The current study is the first to explore the effect of lowering HDL-C via human CETP/ApoB transgenesis on muscle pathology in a rodent model of MD. Human CETP/ApoB transgenic Dysf mice were compared with Dysf/ApoE mice at two different time points(adult and old) to emphasize the influence of aging on the results. Lastly, muscle health was comprehensively evaluated by the combination of functional tests and multiple histopathological analyses with proper quantification.
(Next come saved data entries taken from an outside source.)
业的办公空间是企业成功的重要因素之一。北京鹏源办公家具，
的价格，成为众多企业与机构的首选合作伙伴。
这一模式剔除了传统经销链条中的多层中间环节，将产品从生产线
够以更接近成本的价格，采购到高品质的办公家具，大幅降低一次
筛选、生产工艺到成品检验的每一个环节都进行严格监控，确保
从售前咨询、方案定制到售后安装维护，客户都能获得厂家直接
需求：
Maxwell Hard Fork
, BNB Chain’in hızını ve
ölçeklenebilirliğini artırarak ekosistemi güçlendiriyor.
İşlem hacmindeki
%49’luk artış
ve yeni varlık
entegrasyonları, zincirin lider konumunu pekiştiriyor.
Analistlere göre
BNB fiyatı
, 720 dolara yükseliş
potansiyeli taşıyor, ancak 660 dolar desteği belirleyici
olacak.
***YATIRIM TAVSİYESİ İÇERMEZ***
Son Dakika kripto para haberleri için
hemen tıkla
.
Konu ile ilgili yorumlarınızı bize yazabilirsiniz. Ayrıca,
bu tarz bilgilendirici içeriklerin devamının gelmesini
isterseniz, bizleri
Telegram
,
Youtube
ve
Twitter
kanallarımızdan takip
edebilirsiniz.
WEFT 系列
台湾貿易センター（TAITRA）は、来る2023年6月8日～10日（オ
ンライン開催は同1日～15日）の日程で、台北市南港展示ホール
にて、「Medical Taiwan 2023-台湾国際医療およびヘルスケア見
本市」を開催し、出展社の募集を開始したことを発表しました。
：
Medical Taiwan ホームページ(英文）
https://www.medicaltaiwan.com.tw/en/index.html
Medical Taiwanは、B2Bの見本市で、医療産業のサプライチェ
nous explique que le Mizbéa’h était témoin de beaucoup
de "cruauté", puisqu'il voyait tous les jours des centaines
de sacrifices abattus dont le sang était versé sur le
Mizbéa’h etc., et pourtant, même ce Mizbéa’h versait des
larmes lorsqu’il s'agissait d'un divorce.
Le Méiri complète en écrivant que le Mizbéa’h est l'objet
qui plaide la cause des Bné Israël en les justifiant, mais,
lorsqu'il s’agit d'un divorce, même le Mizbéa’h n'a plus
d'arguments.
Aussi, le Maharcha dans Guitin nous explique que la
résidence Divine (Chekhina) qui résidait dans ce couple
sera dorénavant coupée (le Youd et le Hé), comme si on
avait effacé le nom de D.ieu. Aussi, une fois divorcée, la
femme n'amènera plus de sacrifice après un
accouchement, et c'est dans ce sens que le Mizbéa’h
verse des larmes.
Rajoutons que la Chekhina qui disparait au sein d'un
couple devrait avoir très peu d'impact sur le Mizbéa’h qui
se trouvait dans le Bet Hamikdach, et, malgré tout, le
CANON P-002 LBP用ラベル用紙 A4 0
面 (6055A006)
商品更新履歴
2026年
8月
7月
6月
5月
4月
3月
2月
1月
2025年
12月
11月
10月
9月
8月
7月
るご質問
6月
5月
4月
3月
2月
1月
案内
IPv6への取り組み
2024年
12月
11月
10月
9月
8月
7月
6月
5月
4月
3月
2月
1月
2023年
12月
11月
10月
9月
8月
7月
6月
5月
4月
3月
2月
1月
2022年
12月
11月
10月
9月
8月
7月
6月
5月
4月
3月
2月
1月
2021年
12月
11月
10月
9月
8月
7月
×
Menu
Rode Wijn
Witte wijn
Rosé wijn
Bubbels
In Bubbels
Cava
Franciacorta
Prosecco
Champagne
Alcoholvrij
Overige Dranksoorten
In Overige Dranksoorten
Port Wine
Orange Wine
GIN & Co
The sample size in each group was limited due to the reduced fertility of the CETP/ApoB transgenic strain. Secondly, the absence of other analyses to detect subtle changes in muscle physiological activity and muscle/lipid metabolism-related gene/protein expression should be addressed in future studies. Moreover, this study was unable to rule out the possibility of changes in other lipid components due to genetic and dietary modifications. Thorough lipid profiling such as lipidomics should be considered.

Conclusions

In conclusion, the current study demonstrated that HDL-C lowering via human CETP/ApoB expression does not lead to major muscle pathology or muscle function exacerbation in mild Dysf mice. In contrast, high CHOL or nonHDL-C levels caused by ApoE KO severely exacerbates muscle damage. These findings provide evidence that high CHOL, but not low HDL-C may be the culprit behind human LGMD2B disease severity, which is conducive to better guide the clinical monitoring and management of specific lipoprotein levels in LGMD2B patients. Future studies are needed to determine whether increasing HDL-C is of therapeutic values in LGMD2B patients and lowering HDL-C through CETP activity can further refine MD modeling in settings of high CHOL levels.